**INFORMATION PROVIDED:**
......

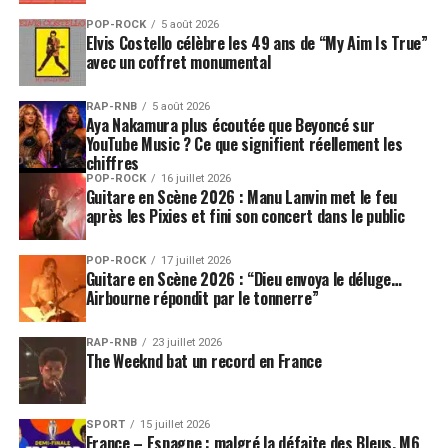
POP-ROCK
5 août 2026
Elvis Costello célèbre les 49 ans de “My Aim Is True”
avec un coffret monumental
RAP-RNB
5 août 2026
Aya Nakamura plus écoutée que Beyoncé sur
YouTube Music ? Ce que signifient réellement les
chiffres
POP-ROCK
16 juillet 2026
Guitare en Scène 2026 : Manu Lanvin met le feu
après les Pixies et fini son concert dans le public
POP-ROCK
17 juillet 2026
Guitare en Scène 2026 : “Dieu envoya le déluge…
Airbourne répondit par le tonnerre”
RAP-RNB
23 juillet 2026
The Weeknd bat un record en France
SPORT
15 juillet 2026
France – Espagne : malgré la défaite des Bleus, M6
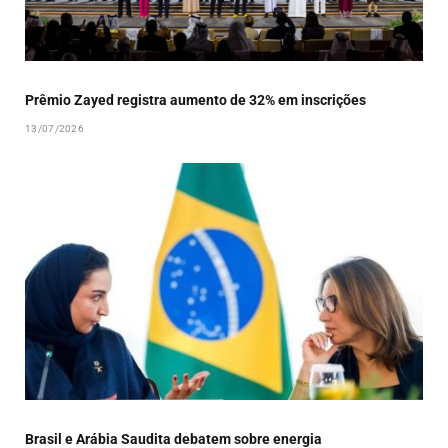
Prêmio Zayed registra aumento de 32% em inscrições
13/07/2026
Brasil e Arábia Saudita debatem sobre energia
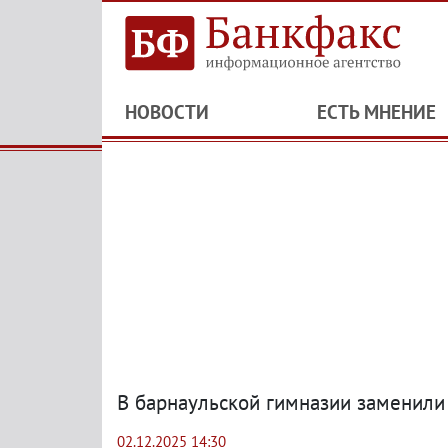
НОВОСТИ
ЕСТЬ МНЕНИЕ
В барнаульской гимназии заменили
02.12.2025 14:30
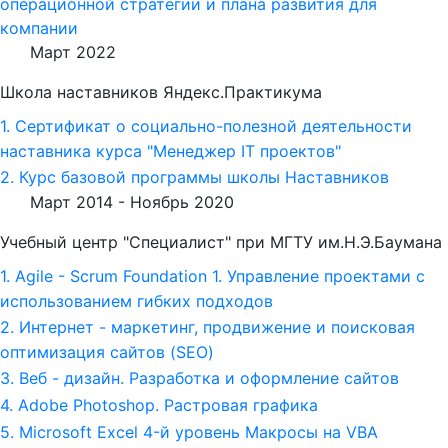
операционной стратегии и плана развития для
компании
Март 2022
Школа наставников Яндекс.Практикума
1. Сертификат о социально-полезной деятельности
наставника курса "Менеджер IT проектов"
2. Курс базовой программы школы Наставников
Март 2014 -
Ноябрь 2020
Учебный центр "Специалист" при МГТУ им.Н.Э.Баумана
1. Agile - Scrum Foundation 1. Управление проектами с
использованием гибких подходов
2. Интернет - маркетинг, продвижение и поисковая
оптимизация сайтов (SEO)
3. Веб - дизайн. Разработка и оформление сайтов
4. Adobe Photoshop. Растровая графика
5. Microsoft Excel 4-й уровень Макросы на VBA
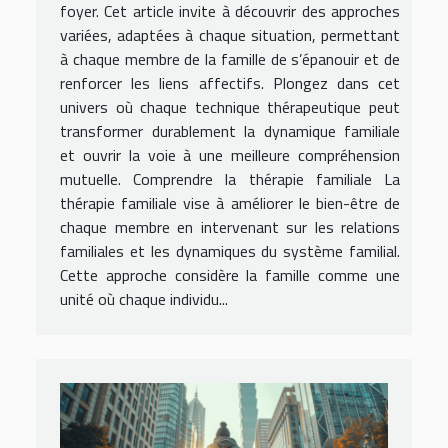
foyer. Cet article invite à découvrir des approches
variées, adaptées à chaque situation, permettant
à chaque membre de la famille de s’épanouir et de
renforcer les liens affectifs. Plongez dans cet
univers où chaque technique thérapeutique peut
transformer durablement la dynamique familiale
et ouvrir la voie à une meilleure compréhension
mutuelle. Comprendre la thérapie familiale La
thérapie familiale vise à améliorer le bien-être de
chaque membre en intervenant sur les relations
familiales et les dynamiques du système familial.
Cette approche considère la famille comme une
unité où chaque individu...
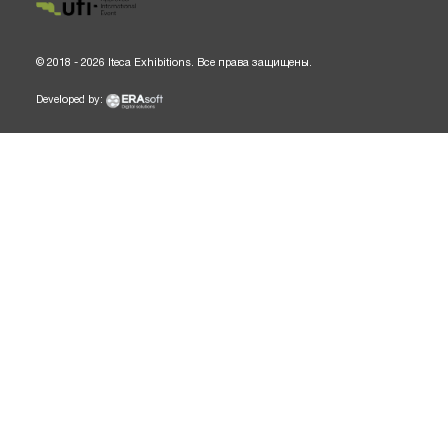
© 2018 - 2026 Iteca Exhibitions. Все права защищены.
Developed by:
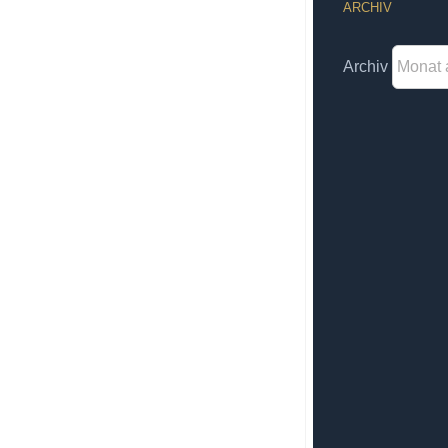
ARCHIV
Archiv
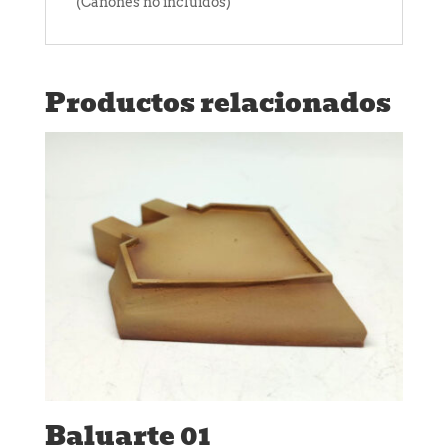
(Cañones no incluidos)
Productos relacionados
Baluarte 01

......

**WORK REQUIRED:**
Your output must be one number: how many lines of the listing include "Scène".

**RESULT:**
2